(Data entries)
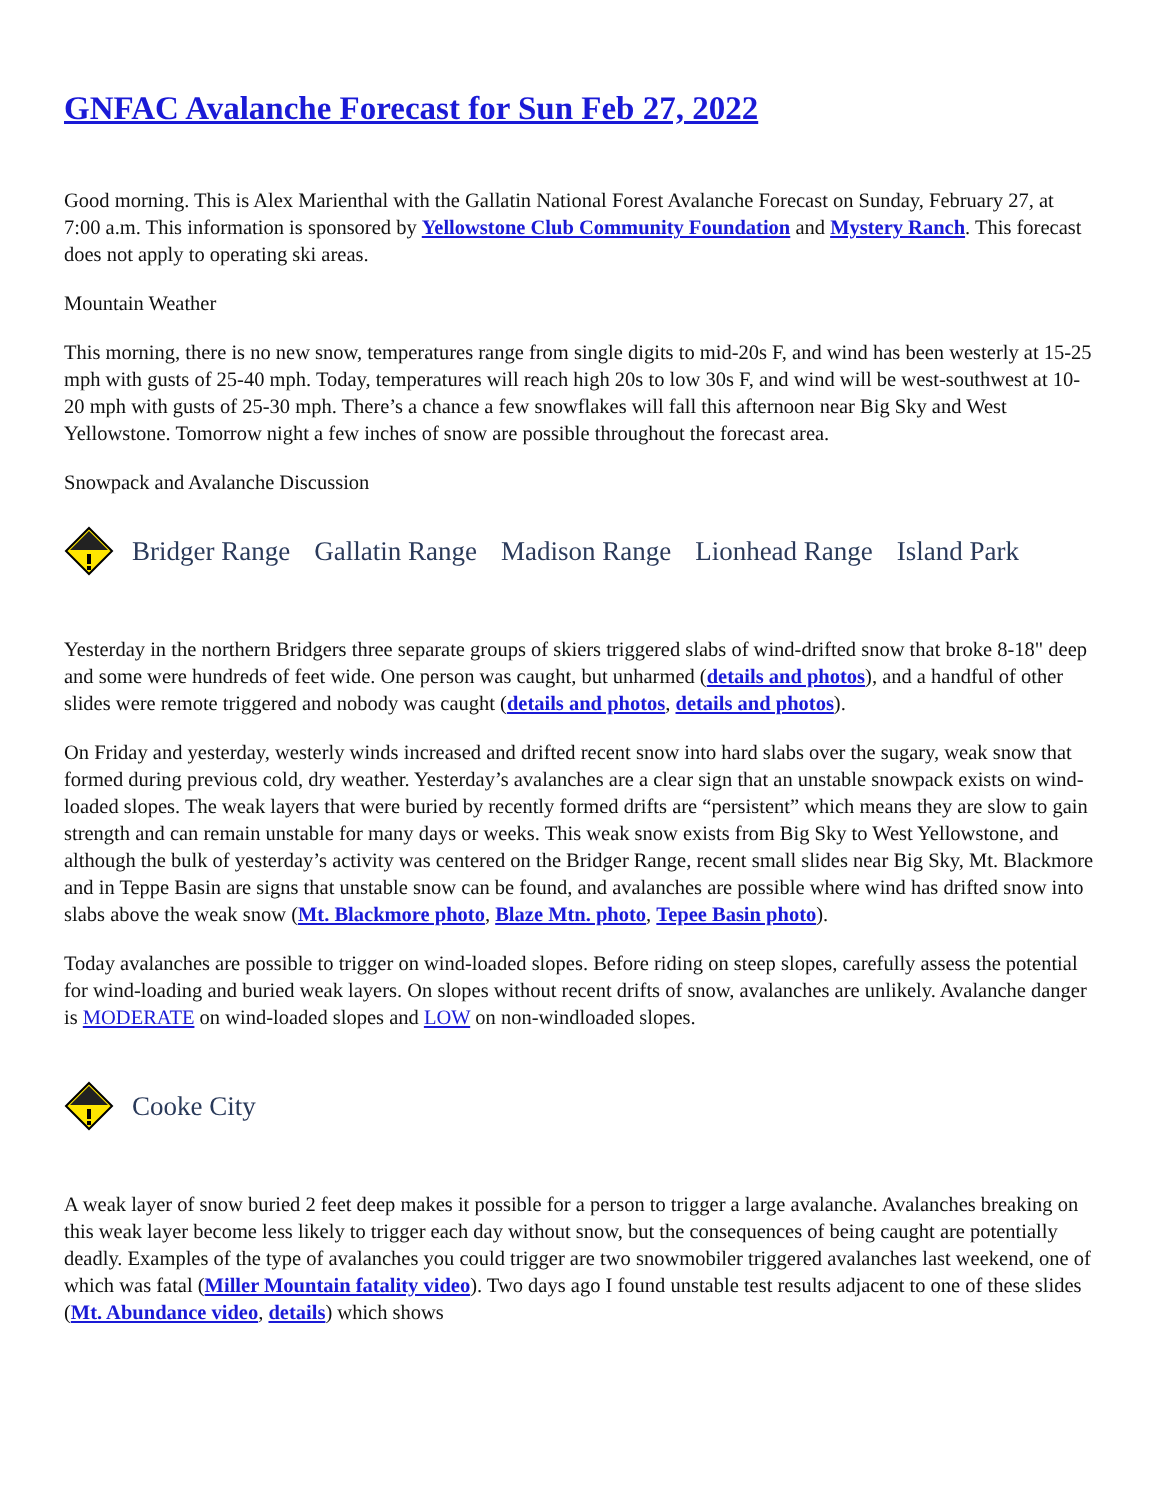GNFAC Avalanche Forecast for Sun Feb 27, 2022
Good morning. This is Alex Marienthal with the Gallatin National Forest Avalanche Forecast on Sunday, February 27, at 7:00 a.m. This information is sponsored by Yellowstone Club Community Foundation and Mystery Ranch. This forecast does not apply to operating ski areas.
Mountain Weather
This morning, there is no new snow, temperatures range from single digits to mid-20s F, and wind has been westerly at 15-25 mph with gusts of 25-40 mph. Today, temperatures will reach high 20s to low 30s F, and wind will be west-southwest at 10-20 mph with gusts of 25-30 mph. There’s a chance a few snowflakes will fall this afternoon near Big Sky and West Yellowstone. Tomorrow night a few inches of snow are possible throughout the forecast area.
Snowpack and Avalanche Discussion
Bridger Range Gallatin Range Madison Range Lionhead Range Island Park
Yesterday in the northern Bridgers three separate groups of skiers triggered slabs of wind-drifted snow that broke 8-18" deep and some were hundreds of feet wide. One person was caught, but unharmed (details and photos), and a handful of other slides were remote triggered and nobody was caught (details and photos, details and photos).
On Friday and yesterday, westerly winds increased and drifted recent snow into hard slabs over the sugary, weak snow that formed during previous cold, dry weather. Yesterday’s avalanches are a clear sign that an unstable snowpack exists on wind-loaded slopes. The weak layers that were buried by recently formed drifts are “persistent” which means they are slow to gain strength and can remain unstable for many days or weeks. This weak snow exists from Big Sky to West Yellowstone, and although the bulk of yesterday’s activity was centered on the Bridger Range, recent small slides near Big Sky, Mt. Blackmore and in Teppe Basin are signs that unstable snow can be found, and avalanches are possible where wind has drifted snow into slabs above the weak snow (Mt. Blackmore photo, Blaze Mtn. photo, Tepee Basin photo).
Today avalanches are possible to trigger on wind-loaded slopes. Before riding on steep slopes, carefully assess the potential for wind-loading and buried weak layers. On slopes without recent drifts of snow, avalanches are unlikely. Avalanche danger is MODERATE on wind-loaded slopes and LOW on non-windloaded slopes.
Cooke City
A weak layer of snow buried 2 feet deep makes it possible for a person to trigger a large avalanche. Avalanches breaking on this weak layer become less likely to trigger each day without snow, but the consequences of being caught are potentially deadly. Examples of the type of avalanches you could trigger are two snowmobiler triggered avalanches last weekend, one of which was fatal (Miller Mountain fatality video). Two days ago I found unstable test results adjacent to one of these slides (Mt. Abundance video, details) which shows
...
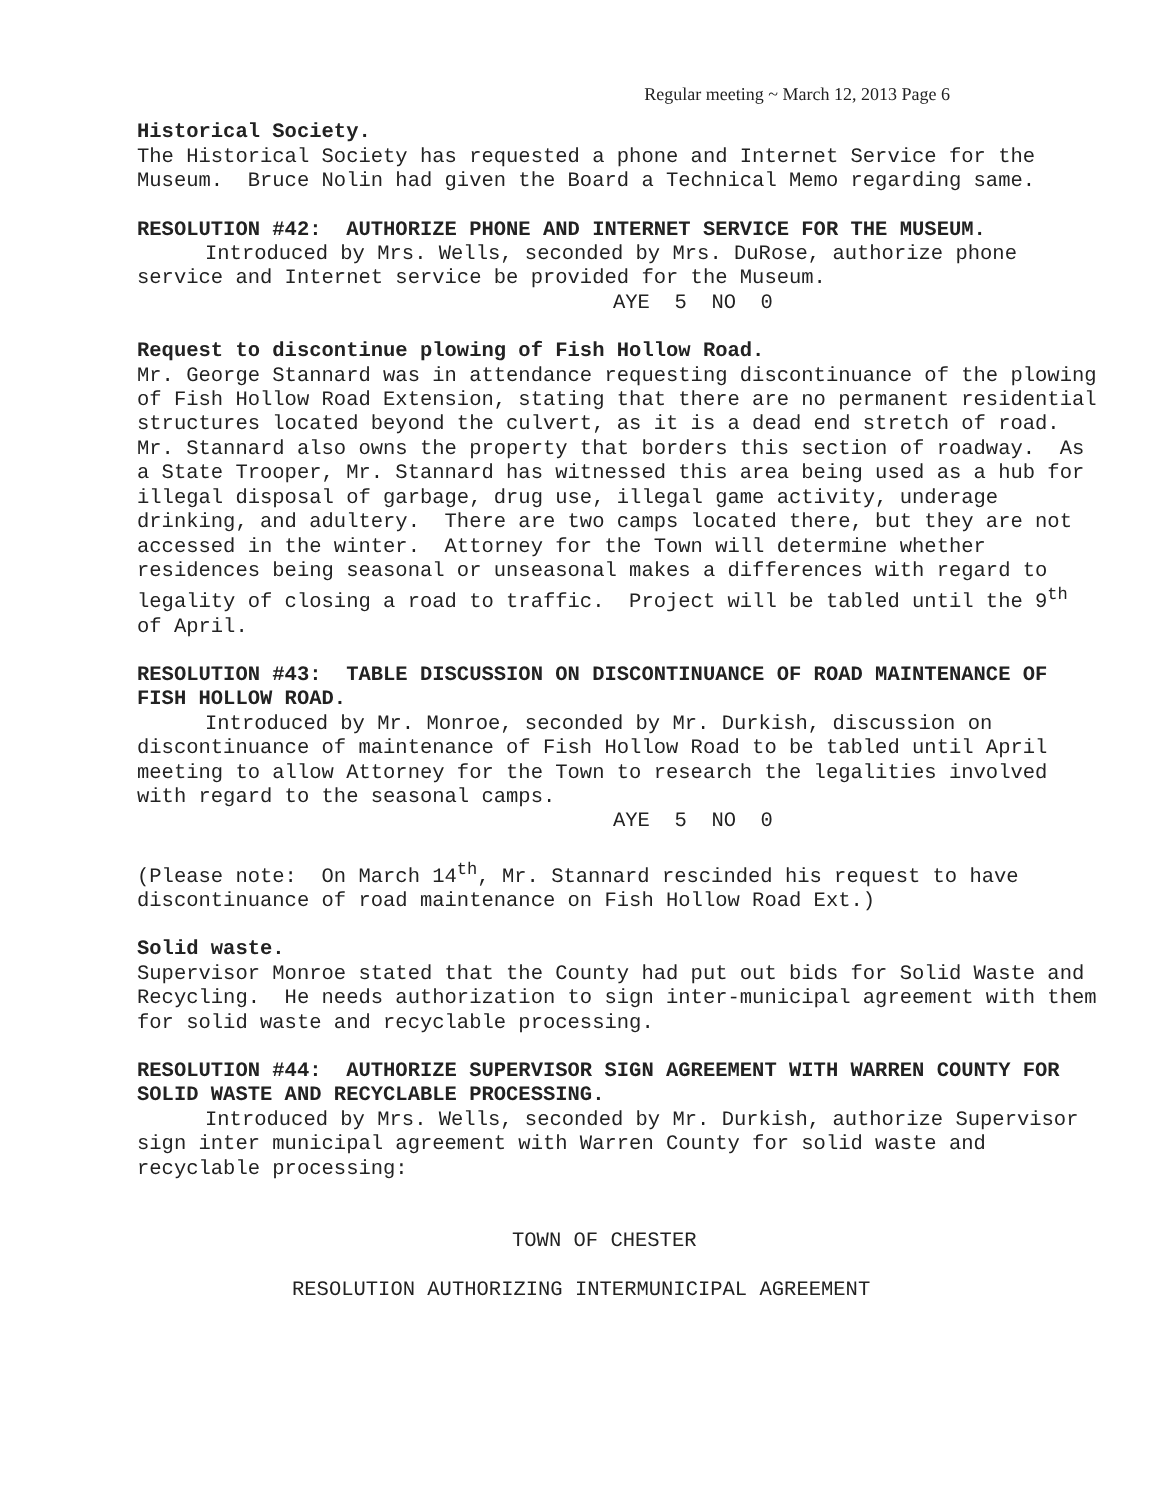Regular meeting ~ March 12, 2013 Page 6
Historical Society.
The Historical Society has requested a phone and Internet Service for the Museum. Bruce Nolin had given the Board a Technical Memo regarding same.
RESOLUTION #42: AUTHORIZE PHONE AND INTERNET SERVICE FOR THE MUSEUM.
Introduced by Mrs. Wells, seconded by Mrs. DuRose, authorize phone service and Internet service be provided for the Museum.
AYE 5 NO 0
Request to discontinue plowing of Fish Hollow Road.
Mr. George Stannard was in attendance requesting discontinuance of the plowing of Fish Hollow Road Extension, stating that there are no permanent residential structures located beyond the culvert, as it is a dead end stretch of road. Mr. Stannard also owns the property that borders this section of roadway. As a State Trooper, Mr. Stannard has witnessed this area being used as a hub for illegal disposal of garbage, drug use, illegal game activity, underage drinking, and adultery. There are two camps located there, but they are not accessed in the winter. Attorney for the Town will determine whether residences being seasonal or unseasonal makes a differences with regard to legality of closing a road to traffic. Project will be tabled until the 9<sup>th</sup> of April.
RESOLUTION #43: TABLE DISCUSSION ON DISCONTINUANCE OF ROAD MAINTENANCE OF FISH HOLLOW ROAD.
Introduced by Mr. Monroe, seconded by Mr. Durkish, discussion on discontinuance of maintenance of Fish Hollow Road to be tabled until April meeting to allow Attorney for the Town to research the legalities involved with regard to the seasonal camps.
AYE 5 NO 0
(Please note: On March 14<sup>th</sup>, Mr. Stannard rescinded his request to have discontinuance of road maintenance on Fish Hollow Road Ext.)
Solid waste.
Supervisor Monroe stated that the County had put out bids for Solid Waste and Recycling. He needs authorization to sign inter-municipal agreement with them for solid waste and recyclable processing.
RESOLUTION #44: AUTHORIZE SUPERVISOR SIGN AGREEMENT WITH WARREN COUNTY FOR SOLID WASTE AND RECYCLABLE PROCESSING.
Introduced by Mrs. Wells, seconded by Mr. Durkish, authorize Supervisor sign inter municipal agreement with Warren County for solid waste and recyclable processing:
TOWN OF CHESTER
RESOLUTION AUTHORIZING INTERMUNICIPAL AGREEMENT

_INSTRUCTIONS FOR THE TASK:_ Select every line of the records holding the string "Society".

_SOLUTION FOR THIS EXERCISE:_
Historical Society.
The Historical Society has requested a phone and Internet Service for the Museum. Bruce Nolin had given the Board a Technical Memo regarding same.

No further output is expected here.